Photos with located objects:
++++++++++

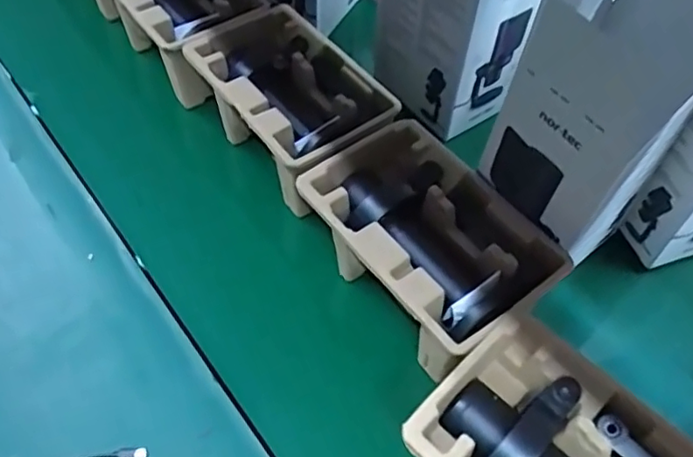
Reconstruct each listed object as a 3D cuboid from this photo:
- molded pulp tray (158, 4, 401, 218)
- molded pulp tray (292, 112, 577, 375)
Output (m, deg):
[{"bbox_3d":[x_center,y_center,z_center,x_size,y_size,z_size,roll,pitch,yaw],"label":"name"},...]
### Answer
[{"bbox_3d":[-0.074,-0.145,0.686,0.147,0.100,0.261,-33,63,-24],"label":"molded pulp tray"},{"bbox_3d":[0.066,0.011,0.553,0.156,0.063,0.227,-30,62,-22],"label":"molded pulp tray"}]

++++++++++

TASK OBJECTIVE: Transcribe all lines above exactly, skipping pictures.

SOLUTION BELOW:
Reconstruct each listed object as a 3D cuboid from this photo:
- molded pulp tray (158, 4, 401, 218)
- molded pulp tray (292, 112, 577, 375)
Output (m, deg):
[{"bbox_3d":[x_center,y_center,z_center,x_size,y_size,z_size,roll,pitch,yaw],"label":"name"},...]
### Answer
[{"bbox_3d":[-0.074,-0.145,0.686,0.147,0.100,0.261,-33,63,-24],"label":"molded pulp tray"},{"bbox_3d":[0.066,0.011,0.553,0.156,0.063,0.227,-30,62,-22],"label":"molded pulp tray"}]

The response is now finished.